# [Selected text]
===============

Lekki massacre: #EndSARS report lacks credibility – MURIC

The Muslim Rights Concern (MURIC), has finally reacted to the leaked EndSARS report on the clash between Nigeria’s security agencies and protesters at Lekki Toll Gate on October 20, 2020.

The Islamic group handed down a resounding verdict of rejection of the report, describing it as full of loopholes and lacking credibility.

MURIC’s verdict was pronounced in a statement on Thursday by its director and founder, Professor Ishaq Akintola.

Recall that the Lagos State EndSARS panel had submitted its report on the Lekki Tollgate shooting last week.

In the report, the panel had indicted the Federal Government, the police and the military.

MURIC’s statement read in part: “In the wake of a Tsunami of rejections which greeted the leaked report of the #EndSARS report, we of the Muslim Rights Concern, having critically scrutinised the report with the aid of experts hereby affirm that the said report is full of loopholes, discrepancies, half-truths, irregularities and inconsistencies too many to mention.

“For the sake of clarity, we assert that life is sacred and to that extent, we abhor the killing of protesters even if it’s just one person.

“The wording of the report is replete with terminological inexactitude. Exempli Gratia, the word ‘massacre’ was used to describe the so-called killing of a total of 9 people whereas ‘massacre’ is used for the killing of tens, hundreds and thousands of people. This’s symptomatic of desperation to indict at all cost.

===============

# [Information provided]

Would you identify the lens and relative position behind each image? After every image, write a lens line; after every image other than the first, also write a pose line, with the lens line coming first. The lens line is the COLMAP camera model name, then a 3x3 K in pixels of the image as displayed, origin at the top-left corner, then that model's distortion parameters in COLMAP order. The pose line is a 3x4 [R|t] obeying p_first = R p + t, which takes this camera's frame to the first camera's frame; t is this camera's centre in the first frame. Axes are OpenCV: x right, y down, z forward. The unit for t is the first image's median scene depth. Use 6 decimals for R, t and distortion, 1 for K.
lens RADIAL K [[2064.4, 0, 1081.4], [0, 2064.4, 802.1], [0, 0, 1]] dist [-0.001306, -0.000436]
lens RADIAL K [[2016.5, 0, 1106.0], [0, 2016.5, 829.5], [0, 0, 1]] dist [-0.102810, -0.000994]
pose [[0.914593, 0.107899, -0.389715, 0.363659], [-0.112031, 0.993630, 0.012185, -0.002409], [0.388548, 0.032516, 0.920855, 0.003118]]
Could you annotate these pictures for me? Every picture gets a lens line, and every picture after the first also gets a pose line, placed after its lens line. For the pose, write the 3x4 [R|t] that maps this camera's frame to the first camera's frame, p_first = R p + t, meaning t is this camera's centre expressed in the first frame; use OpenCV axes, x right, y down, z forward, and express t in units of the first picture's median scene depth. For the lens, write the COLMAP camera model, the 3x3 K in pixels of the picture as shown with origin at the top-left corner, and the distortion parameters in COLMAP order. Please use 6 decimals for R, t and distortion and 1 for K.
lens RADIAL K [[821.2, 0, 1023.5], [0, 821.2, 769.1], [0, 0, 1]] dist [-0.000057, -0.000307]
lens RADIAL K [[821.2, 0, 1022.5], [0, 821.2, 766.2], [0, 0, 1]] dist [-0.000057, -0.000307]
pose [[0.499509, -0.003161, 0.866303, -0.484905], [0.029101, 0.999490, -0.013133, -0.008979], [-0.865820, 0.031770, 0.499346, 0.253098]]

===============

# [Check your understanding]
[1] In the MURIC article, which date does it give for the clash at Lekki Toll Gate?
[2] Reproduce the stretch of the MURIC article from "Lekki massacre: #EndSARS" through "October 20, 2020.".
[3] Proceed with the MURIC article from where it stops.
The entries have nothing to do with the MURIC article.

# [Responses]
[1] October 20, 2020.

[2]
Lekki massacre: #EndSARS report lacks credibility – MURIC

The Muslim Rights Concern (MURIC), has finally reacted to the leaked EndSARS report on the clash between Nigeria’s security agencies and protesters at Lekki Toll Gate on October 20, 2020.

[3]
“Nigerians were made to suffer the trauma of mathematical juggling from DJ Switch’s 78 bodies to CNN’s 56, BBC’s 38 and the feminists’ paltry figure of twenty-three which the panel pruned down to 9 bodies. But analysts have even reduced the figure to 3 or 4 after establishing prima facie cases of improper evaluation of evidence. This report can’t stand the test of time.”

The statement added that there were outright lies in the EndSARS report.

It said, “For instance, the Doctor at Reddington’s never mentioned that a dead body was deposited at the hospital, yet the panel claimed on page 287 that he did. Kolade Salami, who was killed in 2019, was listed among the victims of Lekki shootings.”

According to the statement, half of the names were given without addresses, while no relations have turned up to claim bodies and yet the panel recommends payment of compensation to the non-existing families.

“These are some of the reasons the panel’s recommendations are laughable, irrational and unrealistic,” it concluded.